In the records that follow, find each line with the word "round" and copy it.
*** INPUT ***
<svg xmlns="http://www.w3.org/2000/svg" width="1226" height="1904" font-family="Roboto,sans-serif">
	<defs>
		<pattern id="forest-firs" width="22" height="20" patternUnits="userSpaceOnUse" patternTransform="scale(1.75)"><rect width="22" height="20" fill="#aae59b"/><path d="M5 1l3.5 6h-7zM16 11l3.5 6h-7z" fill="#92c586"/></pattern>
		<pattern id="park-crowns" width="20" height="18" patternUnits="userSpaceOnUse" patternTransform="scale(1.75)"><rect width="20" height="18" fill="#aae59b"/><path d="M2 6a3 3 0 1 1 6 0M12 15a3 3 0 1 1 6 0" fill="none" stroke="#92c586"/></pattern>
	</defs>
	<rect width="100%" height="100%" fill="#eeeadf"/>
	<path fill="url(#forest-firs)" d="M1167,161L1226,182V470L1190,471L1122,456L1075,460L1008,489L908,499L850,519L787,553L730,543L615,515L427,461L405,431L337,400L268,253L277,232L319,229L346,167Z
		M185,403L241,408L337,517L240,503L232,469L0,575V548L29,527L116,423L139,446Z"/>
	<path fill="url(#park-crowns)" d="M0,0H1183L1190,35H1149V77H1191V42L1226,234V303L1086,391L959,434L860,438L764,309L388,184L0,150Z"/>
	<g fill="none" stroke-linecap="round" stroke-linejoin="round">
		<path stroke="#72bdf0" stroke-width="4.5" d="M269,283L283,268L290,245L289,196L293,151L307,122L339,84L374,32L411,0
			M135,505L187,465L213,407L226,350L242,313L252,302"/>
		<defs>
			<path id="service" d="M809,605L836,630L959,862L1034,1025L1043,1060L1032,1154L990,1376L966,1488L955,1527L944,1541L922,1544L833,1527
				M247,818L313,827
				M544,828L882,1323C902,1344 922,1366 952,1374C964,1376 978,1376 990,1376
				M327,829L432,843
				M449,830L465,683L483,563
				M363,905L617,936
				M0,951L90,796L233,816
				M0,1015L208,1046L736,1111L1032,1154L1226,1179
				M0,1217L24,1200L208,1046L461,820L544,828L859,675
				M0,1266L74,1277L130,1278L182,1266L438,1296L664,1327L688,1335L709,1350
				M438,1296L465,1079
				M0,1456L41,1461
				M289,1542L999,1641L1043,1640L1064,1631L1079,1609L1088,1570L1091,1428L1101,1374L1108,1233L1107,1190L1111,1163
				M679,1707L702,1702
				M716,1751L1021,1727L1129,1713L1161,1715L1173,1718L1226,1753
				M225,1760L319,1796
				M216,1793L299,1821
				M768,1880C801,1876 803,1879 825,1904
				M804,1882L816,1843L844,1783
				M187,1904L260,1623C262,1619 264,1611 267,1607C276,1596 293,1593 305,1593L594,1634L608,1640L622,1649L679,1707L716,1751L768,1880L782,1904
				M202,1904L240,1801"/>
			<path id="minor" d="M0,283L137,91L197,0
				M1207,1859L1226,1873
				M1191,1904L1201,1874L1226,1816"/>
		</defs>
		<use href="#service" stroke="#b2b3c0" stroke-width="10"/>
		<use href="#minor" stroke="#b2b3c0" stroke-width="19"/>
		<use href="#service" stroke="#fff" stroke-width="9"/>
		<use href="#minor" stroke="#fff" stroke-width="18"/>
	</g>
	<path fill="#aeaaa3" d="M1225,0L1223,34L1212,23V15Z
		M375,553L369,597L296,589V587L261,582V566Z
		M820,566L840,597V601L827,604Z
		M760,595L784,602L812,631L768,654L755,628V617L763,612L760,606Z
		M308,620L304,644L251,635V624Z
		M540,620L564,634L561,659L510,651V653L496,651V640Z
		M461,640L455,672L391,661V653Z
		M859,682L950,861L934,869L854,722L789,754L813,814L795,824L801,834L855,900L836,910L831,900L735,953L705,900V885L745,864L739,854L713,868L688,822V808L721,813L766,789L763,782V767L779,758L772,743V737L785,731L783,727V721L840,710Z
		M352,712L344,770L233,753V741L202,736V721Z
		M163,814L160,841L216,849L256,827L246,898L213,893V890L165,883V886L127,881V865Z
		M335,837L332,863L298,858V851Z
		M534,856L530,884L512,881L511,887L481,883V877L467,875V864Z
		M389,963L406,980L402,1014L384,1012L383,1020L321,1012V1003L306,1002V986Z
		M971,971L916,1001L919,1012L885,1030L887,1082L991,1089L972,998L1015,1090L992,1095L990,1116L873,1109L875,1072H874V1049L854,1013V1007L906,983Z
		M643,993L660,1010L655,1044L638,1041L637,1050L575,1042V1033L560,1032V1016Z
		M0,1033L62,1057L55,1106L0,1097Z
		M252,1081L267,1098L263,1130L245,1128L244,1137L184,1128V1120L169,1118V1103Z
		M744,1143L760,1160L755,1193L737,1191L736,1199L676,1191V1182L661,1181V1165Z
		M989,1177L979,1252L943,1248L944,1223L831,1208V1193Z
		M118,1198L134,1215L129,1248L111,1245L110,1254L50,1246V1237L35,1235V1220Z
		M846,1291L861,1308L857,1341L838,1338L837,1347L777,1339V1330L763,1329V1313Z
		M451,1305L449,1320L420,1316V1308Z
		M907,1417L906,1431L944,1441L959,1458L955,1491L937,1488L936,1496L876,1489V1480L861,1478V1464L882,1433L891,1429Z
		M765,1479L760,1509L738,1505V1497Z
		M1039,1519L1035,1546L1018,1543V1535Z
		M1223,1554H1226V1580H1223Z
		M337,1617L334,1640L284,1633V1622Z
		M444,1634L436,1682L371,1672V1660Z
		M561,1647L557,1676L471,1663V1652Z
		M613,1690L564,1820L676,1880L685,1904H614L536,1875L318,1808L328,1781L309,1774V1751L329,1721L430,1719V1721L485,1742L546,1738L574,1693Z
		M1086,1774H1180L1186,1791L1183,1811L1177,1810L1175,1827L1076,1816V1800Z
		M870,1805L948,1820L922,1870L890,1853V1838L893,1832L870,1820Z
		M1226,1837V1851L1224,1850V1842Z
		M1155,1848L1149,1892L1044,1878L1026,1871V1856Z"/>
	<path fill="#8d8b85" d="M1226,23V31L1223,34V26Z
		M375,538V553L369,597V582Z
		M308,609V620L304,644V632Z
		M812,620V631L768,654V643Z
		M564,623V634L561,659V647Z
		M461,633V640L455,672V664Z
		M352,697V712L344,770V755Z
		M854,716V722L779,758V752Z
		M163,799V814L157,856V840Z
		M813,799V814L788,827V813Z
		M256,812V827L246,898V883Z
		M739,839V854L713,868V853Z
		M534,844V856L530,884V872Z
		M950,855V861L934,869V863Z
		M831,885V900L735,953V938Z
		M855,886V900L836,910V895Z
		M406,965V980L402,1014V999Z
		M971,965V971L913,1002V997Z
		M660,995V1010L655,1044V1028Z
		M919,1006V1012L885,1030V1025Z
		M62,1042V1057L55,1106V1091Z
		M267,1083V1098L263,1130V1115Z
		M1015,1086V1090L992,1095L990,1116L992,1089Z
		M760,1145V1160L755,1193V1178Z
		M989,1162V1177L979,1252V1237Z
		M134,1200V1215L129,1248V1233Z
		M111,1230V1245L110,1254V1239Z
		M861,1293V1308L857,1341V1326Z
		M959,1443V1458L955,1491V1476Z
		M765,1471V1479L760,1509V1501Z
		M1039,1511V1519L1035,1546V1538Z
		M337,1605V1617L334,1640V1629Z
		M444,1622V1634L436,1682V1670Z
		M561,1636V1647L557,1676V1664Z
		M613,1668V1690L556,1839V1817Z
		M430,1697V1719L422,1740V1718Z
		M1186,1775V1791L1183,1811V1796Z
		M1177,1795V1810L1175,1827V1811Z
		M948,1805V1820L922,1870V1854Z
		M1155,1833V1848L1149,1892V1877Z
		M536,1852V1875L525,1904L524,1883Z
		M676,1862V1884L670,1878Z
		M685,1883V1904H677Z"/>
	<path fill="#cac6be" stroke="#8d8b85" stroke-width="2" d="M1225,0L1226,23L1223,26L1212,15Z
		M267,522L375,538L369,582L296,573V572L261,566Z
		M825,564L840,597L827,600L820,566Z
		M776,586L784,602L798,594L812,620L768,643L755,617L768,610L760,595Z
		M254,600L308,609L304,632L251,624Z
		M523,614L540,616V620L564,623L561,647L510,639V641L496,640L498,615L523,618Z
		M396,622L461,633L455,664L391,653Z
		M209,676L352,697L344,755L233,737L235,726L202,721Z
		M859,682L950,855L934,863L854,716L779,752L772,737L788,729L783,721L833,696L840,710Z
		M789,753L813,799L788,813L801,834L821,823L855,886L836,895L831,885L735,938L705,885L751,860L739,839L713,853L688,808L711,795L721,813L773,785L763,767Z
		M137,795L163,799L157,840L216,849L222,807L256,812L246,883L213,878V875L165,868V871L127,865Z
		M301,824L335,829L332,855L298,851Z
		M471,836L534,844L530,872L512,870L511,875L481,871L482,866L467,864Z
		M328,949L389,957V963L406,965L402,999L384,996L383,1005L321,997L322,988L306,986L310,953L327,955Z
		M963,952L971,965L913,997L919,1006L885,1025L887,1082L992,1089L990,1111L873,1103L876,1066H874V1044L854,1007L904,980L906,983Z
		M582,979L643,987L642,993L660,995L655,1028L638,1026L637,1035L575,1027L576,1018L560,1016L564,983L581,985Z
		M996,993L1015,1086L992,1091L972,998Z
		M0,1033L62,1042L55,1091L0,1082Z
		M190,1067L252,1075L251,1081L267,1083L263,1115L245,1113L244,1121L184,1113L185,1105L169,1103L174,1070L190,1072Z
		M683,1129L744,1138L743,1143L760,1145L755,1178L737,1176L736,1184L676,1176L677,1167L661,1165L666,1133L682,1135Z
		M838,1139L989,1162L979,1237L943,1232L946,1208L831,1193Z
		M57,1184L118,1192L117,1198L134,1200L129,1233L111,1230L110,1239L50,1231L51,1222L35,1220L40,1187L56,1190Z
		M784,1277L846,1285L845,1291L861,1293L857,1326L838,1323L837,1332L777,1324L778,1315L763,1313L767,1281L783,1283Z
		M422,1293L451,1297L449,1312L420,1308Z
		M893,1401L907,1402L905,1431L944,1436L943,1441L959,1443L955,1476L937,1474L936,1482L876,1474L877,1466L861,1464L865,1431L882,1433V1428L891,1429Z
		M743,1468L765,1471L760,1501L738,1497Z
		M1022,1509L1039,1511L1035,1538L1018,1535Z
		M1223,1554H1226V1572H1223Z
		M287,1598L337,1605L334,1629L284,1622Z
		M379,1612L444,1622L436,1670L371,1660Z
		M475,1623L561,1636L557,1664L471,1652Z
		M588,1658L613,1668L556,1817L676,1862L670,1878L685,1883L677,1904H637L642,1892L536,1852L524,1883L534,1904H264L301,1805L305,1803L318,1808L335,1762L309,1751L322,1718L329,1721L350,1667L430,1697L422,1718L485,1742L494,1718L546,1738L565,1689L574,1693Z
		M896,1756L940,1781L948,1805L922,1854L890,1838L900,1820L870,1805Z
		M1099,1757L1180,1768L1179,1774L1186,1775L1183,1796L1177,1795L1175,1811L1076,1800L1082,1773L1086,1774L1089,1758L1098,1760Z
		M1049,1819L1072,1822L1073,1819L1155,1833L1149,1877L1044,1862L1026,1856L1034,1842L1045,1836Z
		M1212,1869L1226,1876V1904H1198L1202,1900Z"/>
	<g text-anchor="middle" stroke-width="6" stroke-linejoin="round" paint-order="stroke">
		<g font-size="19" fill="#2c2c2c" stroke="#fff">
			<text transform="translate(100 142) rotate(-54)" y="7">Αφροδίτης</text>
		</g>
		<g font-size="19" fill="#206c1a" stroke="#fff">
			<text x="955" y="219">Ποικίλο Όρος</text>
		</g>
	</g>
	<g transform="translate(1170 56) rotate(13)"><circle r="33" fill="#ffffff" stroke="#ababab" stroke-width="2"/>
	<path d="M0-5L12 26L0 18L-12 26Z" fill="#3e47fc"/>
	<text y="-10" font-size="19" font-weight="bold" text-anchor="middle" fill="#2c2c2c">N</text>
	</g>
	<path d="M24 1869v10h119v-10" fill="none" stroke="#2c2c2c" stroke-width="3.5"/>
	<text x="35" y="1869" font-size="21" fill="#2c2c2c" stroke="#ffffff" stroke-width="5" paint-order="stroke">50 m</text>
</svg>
***
WRITTEN RESPONSE:
	<g fill="none" stroke-linecap="round" stroke-linejoin="round">
	<g text-anchor="middle" stroke-width="6" stroke-linejoin="round" paint-order="stroke">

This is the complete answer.